Note: Sorry it took me so long to update. This one is well, I think you know when it is. I hope you like it, and please comment. : )

Memories

Memories,

Engraved in my mind.

I search to run away,

From their haunting past.

I try to clear my path,

And end this pain I feel.

But no matter what I do,

No matter where I go,

They find me.

But then there she is,

Guiding my way;

Because no matter what has happened,

She has always been here,

Giving me hope,

Giving me faith.

I was wandering on without anyone, without any help or guidance; just pacing away from this pain. But these memories resurface my eyes. I see her again; I hear her soft voice. She's not here anymore. Not giving me love that I need so much.

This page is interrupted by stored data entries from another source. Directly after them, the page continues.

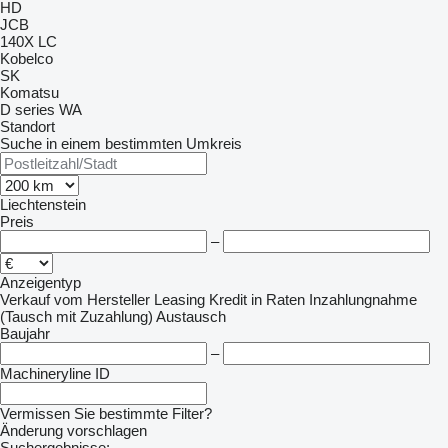
HD
JCB
140X LC
Kobelco
SK
Komatsu
D series
WA
Standort
Suche in einem bestimmten Umkreis
Liechtenstein
Preis
–
Anzeigentyp
Verkauf
vom Hersteller
Leasing
Kredit
in Raten
Inzahlungnahme
(Tausch mit Zuzahlung)
Austausch
Baujahr
–
Machineryline ID
Vermissen Sie bestimmte Filter?
Änderung vorschlagen
Suchergebnisse: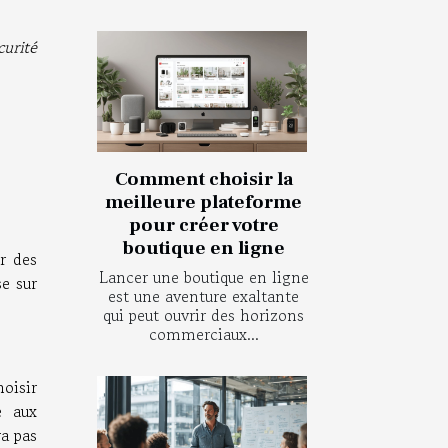
curité
Comment choisir la
meilleure plateforme
pour créer votre
boutique en ligne
r des
Lancer une boutique en ligne
se sur
est une aventure exaltante
qui peut ouvrir des horizons
commerciaux...
hoisir
e aux
ra pas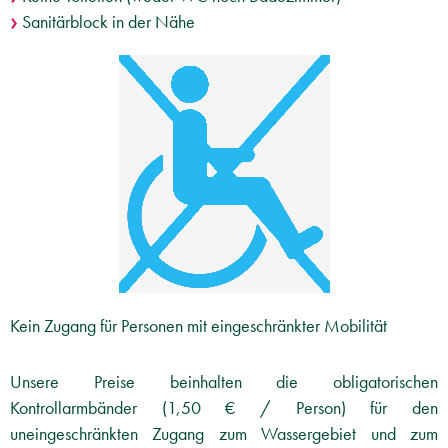
Sanitärblock in der Nähe
Kein Zugang für Personen mit eingeschränkter Mobilität
Unsere Preise beinhalten die obligatorischen
Kontrollarmbänder (1,50 € / Person) für den
uneingeschränkten Zugang zum Wassergebiet und zum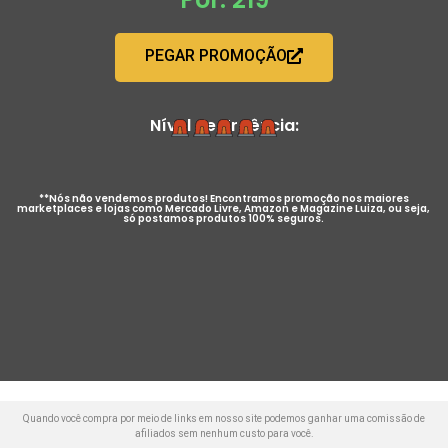
PEGAR PROMOÇÃO
Nível de Urgência:
**Nós não vendemos produtos! Encontramos promoção nos maiores
marketplaces e lojas como Mercado Livre, Amazon e Magazine Luiza, ou seja,
só postamos produtos 100% seguros.
Quando você compra por meio de links em nosso site podemos ganhar uma comissão de
afiliados sem nenhum custo para você.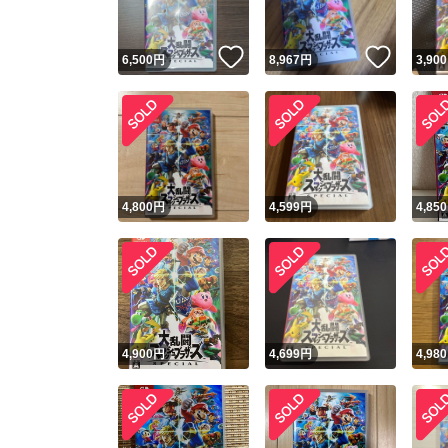
いいね！
いいね
6,500
円
8,967
円
3,900
4,800
円
4,599
円
4,850
4,900
円
4,699
円
4,980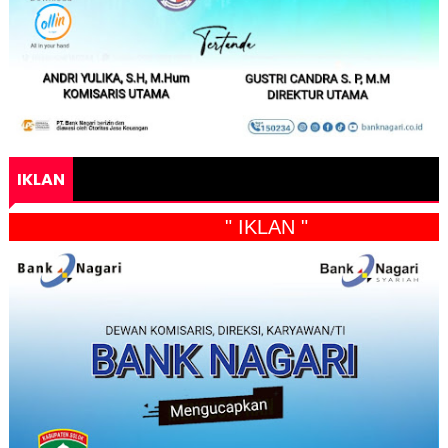
IKLAN
" IKLAN "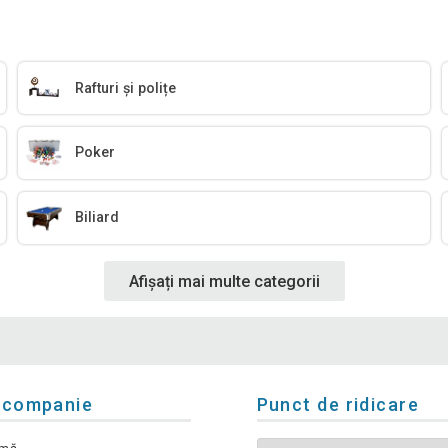
Rafturi și polițe
Poker
Biliard
Afișați mai multe categorii
 companie
Punct de ridicare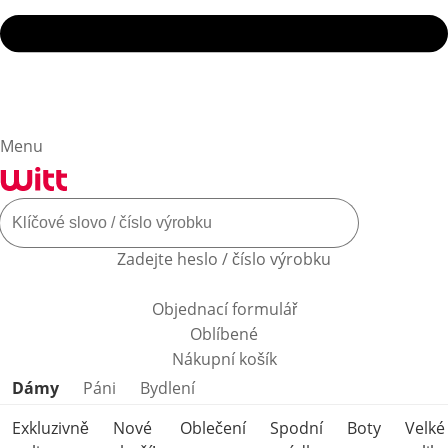
Menu
Zadejte heslo / číslo výrobku
Objednací formulář
Oblíbené
Nákupní košík
Přeskočit kategorie produktů
Dámy
Páni
Bydlení
Exkluzivně
Nové
Oblečení
Spodní
Boty
Velké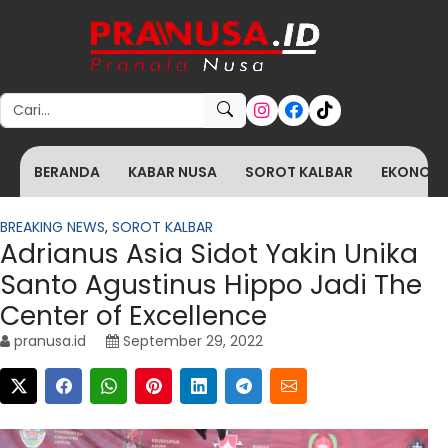
Search for:
BERANDA
KABAR NUSA
SOROT KALBAR
EKONOMI 
BREAKING NEWS
,
SOROT KALBAR
Adrianus Asia Sidot Yakin Unika
Santo Agustinus Hippo Jadi The
Center of Excellence
pranusa.id
September 29, 2022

Yet now, this boy, he somehow gives me hope. He reminds me of home, when I didn't care about the world around me; I was free, free of responsibility, free to live and love, free to be who I am. He is so careless and joyful, and free, like a hawk soaring above the earth, above the world.

But every time I see him, she reflects in my eyes, she whispers in my ears. She is here. I don't want this to stop. I can't let this stop. Distant, cold, stiff; that is who I am, who I am to the world. But that's not me. I wish I could be the boy I was when I ran endlessly through the grassy meadow in my home, the air glistening as sunlight warmed my skin. Uncle, he followed forever after me. He was with me; we were free.

But no, that is not the man I am anymore. I am scarred, I am shamed, and I can never leave this deathly fate.